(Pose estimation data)
· · · · · · ·

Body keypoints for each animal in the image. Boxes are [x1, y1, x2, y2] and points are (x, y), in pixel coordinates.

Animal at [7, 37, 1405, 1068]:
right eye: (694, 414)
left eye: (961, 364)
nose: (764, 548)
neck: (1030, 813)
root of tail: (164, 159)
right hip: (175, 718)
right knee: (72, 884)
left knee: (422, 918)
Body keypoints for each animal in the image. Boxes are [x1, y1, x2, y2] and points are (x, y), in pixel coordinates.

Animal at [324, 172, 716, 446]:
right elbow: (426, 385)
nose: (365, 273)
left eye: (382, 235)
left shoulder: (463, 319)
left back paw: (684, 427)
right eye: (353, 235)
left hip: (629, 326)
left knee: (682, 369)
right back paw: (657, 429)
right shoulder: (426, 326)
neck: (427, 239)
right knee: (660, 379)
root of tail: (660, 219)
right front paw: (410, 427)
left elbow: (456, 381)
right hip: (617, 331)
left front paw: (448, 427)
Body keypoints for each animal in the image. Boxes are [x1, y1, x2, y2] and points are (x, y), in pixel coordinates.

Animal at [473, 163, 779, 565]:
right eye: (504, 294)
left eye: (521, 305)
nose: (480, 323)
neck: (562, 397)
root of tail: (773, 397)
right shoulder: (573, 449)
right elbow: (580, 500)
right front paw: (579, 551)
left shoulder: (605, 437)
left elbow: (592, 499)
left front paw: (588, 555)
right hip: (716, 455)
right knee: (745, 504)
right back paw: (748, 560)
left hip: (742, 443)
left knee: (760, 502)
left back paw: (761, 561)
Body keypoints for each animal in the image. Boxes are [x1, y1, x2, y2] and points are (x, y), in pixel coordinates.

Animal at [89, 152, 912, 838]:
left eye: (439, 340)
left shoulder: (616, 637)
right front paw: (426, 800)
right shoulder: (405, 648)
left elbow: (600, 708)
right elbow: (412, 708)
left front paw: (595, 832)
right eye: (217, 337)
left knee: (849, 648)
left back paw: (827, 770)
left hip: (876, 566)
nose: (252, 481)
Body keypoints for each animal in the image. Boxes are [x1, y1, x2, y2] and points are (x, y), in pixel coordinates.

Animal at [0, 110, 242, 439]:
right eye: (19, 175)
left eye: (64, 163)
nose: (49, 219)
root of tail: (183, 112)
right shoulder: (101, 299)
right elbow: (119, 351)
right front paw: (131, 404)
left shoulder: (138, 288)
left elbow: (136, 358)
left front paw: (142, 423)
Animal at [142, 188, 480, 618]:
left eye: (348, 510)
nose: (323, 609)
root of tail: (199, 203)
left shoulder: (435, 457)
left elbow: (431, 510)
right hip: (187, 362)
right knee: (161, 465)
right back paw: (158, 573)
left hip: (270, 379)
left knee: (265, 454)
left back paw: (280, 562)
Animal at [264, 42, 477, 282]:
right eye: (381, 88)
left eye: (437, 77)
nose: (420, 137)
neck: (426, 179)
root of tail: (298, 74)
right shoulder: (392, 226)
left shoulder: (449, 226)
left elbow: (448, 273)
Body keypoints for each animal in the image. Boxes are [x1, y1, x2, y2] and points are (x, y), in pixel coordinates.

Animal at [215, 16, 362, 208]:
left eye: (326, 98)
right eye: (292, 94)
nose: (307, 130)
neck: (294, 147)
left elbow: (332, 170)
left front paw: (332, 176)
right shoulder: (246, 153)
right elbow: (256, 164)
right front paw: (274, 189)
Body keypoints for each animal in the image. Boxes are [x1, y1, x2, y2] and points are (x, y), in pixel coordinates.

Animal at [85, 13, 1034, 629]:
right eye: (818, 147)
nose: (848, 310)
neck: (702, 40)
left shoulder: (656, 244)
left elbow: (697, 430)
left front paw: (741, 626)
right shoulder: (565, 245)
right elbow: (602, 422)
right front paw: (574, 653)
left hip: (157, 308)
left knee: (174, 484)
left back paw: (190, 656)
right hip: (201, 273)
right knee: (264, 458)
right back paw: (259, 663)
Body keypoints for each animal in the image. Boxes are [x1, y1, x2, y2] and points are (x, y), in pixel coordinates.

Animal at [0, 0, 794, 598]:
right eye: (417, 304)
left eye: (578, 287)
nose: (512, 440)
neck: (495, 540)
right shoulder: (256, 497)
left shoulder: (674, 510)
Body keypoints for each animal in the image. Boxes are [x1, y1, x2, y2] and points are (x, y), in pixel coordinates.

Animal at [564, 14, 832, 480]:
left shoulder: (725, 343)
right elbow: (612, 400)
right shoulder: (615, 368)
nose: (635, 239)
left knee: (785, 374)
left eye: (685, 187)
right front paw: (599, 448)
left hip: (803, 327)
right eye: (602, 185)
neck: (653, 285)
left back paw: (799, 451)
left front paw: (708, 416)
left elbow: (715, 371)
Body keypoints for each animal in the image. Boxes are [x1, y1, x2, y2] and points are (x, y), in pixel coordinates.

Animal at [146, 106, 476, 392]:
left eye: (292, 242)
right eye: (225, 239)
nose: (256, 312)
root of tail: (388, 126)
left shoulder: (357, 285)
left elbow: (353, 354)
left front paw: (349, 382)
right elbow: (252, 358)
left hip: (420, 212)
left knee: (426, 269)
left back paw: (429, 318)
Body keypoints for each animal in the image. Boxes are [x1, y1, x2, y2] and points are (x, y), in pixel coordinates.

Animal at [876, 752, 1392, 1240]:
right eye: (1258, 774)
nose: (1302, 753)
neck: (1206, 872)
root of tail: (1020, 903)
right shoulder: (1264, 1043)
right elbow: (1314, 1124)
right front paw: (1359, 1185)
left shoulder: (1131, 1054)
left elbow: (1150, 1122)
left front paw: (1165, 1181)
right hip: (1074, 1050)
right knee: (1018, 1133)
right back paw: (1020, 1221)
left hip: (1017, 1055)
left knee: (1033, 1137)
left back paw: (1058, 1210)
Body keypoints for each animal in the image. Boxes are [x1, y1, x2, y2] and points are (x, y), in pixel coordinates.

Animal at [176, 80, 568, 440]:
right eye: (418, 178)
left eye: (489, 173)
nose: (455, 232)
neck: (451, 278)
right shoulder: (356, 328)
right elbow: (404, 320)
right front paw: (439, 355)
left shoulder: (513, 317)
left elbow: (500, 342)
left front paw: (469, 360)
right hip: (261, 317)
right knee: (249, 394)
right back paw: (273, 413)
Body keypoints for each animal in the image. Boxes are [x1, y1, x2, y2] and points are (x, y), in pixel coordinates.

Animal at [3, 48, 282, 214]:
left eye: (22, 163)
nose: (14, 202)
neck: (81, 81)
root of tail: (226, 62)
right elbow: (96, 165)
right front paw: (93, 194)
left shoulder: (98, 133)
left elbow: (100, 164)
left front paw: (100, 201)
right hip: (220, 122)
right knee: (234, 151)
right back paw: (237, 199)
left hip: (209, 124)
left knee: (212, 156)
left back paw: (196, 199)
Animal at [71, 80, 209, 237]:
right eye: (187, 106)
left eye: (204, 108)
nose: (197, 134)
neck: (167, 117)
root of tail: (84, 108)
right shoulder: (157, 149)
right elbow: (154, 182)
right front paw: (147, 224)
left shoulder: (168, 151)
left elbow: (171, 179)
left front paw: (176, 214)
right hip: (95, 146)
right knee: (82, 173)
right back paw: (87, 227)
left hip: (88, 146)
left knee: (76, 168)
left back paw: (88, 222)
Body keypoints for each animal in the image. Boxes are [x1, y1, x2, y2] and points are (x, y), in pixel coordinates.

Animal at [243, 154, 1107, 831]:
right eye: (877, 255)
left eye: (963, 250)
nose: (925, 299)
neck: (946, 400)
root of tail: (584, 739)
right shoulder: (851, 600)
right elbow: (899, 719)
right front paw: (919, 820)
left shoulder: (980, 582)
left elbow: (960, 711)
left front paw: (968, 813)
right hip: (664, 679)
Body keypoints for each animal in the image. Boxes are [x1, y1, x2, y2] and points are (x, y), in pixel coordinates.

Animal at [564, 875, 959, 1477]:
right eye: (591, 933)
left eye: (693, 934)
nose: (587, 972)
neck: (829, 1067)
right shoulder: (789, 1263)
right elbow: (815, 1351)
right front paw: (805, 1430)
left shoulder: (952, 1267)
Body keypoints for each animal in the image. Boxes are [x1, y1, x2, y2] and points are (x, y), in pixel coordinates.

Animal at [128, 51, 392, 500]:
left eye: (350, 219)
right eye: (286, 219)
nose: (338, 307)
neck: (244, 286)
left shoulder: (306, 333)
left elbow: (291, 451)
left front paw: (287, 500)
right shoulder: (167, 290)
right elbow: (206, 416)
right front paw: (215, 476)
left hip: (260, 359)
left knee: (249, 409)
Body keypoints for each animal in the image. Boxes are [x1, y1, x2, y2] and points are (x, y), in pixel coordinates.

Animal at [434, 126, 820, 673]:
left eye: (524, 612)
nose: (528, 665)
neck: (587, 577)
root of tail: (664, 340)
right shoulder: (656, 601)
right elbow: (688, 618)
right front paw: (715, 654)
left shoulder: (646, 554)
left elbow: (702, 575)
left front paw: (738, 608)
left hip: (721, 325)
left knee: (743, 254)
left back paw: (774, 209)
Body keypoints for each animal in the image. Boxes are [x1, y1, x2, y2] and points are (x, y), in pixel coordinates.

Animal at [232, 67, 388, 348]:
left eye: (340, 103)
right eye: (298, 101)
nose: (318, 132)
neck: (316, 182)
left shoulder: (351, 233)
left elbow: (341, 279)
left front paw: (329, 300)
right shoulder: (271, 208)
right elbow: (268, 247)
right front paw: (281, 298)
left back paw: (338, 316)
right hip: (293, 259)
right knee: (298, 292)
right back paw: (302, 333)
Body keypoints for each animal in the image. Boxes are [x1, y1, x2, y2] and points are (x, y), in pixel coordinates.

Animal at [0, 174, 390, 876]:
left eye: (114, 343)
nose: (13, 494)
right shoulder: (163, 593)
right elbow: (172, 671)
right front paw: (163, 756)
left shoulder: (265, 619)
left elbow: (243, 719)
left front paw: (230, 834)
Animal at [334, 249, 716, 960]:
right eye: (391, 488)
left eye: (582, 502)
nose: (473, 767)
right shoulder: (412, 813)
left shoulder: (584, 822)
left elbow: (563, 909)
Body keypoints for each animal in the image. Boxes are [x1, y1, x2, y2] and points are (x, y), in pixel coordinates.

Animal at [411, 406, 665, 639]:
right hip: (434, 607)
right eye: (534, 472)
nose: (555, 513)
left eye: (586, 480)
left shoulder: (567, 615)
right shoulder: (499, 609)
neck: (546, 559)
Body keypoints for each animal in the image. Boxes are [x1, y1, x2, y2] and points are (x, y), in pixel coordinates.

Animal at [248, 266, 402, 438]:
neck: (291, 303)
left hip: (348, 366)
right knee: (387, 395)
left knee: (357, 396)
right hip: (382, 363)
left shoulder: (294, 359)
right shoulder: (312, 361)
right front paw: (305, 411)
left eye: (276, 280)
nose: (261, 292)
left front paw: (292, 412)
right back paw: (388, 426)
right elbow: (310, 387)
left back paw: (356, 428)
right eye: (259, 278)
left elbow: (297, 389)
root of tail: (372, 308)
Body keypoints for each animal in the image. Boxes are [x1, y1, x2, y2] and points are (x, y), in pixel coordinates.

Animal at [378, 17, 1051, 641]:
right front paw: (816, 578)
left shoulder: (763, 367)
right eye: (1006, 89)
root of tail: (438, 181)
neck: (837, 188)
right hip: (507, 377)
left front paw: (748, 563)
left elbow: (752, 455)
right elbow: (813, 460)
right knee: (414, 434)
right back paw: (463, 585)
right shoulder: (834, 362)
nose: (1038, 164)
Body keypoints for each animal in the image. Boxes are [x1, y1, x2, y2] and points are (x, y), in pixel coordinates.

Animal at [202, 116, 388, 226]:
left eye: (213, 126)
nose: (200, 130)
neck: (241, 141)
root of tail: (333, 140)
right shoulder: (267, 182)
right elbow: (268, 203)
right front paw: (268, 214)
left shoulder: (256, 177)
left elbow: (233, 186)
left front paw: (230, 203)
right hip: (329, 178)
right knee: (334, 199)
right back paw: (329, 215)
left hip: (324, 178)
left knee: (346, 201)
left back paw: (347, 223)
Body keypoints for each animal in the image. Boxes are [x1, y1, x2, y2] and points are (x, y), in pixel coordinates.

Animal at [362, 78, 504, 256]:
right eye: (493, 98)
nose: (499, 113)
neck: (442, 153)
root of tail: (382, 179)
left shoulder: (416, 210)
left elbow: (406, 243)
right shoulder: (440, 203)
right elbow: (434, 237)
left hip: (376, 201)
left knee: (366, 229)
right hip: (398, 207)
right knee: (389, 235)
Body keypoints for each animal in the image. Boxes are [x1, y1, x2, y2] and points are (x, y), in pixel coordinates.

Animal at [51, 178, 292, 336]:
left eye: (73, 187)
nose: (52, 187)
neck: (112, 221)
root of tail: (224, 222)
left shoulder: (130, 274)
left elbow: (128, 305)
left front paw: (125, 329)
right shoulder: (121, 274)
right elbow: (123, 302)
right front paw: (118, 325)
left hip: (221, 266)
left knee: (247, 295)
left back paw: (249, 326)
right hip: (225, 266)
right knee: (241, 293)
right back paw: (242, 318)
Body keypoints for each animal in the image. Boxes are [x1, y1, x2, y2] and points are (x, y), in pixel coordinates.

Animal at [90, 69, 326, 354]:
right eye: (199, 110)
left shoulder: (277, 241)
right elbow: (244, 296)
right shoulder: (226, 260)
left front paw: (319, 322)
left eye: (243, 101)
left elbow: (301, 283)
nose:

· · · · · · ·

**Action item:** Using the entries above, give again each line from the one containing "right knee: (241, 293)" through the last line, exactly and only those.

**Response for this exercise:**
right knee: (241, 293)
right back paw: (242, 318)
Body keypoints for each animal in the image. Boxes are [x1, y1, x2, y2] and points are (x, y), in pixel coordinates.

Animal at [90, 69, 326, 354]:
right eye: (199, 110)
left shoulder: (277, 241)
right elbow: (244, 296)
right shoulder: (226, 260)
left front paw: (319, 322)
left eye: (243, 101)
left elbow: (301, 283)
nose:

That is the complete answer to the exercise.